The amount refers not to the funding of mortgages under the program, which could exceed $7 million many times over, but to the amount to be appropriated for the guarantee. The HUD 184 guarantees lender outlays by 100 percent, so the $7 million would cover losses on loans up to that amount.

According to HUD, more than 6,000 184s had been granted as of December 2008. By far the state with the most loans is Oklahoma, with 2,414. It is followed by Alaska, with 858, and Arizona, with 662. California has seen 538 HUD 184s.

The Native Hawaiian version of the program, called the HUD 184A, would maintain level funding from last year at $1 million. Their housing block grant would also stay level at $10 million if Congress votes to accept it.

Historically, the Indian housing block grants were boosted to $650 million per year after the passage of the Native American Housing Assistance and Self Determination Act during the Clinton administration, but were steadily pared back during the Bush administration.

The administration has proposed that another HUD program utilized by tribes, Rural Housing and Economic Development, be merged into the Community Development Block Grant program. In 2009, it was funded for $26 million, but this year’s budget proposes to start a similar effort and fund it for $25 million. CDBG has gotten a big boost, from $3.9 billion to a proposed $4.45 billion. The Indian amount of that program, the ICDBG, was not quantified in HUD’s budget release.
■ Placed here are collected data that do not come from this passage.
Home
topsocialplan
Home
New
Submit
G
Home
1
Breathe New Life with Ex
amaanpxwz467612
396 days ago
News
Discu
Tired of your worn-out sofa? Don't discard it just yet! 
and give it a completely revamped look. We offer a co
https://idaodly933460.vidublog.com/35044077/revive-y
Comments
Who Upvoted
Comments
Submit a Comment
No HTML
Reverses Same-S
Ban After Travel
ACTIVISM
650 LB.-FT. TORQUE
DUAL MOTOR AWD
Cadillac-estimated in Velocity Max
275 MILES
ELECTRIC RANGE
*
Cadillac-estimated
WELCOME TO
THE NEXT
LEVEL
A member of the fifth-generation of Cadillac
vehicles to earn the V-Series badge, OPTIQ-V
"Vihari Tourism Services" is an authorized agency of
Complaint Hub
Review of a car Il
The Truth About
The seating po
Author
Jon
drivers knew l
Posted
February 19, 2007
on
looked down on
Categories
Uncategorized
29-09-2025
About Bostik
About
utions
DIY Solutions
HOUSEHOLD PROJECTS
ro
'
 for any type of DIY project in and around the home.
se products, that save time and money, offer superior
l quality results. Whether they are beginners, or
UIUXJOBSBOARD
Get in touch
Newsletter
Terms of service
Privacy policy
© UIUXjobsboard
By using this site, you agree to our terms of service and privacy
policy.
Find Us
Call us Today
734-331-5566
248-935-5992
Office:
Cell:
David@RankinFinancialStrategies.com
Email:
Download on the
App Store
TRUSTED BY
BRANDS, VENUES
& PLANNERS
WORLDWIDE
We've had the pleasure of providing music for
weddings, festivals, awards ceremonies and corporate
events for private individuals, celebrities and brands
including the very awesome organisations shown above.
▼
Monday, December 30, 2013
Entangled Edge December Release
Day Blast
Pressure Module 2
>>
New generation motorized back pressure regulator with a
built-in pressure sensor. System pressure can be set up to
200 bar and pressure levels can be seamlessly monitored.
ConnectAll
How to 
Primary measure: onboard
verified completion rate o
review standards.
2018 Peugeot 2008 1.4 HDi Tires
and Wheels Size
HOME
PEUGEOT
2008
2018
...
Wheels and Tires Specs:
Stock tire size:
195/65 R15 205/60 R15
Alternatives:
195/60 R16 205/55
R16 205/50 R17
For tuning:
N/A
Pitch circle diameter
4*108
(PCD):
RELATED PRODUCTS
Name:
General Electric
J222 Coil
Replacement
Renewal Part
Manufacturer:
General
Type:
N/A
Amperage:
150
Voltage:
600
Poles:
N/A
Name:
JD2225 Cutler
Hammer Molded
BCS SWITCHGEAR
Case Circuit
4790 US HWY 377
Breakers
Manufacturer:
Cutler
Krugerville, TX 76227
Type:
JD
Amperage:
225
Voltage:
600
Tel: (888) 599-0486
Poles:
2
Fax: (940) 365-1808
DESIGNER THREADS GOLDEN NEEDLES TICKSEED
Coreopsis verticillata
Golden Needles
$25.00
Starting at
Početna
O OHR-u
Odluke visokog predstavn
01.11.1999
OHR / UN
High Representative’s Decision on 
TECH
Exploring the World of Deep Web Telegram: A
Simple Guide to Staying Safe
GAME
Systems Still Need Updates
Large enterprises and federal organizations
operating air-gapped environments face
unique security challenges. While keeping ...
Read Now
Other programs have been marked for consolidation, including the Tribal Colleges and Universities Program, Alaska Native and Native Hawaiian Servicing Institutions

Assisting Communities program, and Native American and Native Hawaiian Technical Assistance. It is unclear from the budget what funding levels are proposed for these programs.

Indian colleges can get grants of up to $600,000 to support college housing under TCUP. Indian Housing Authority residents also benefit from the HUD Resident Opportunity and Self Sufficiency program, which provides money for them to receive job training and transition from welfare to work.

Paul Lumley, executive director of the National American Indian Housing Council, said that while the funding proposal was level, he was “delighted” at funding trends over the past couple of years. The 2009 level was a boost from 2008, and Indian housing is benefiting from an additional $510 million set aside under the stimulus program.

Between the three, funding is “so much more than we ever expected.”

Lumley, whose group represents hundreds of Indian Housing Authorities and tribally designated housing entities, said he was “a little surprised” at the HUD 184 cut and that he’s “not sure why it’s being reduced.”

NAIHC got $3.5 million in technical assistance money last year, and he’s not sure what next year’s level may be since it’s being consolidated into HUD’s “Transformation” project.

Also unclear is the Title VI program under NAHASDA, which is not mentioned in the budget summary. It is used to guarantee outlays on big projects like infrastructure.

The administration proposes increasing HUD’s budget to $43.7 billion from $40.5 billion in fiscal 2009. The Office of Public and Indian Housing would see a $1.8 billion boost, to $25.6 billion.

HUD said it wants to preserve “the long-term viability and affordability of millions of units financed under public, assisted and Native American housing programs.”

The budget summary said “Over 90 percent of the households served in these programs are very low income, providing a critical resource as affordable housing is lost due to gentrification, conversion, dilapidation and other market forces. The preservation of existing housing is also fiscally effective, given that the cost of building even modest quality new housing has grown substantially over time.”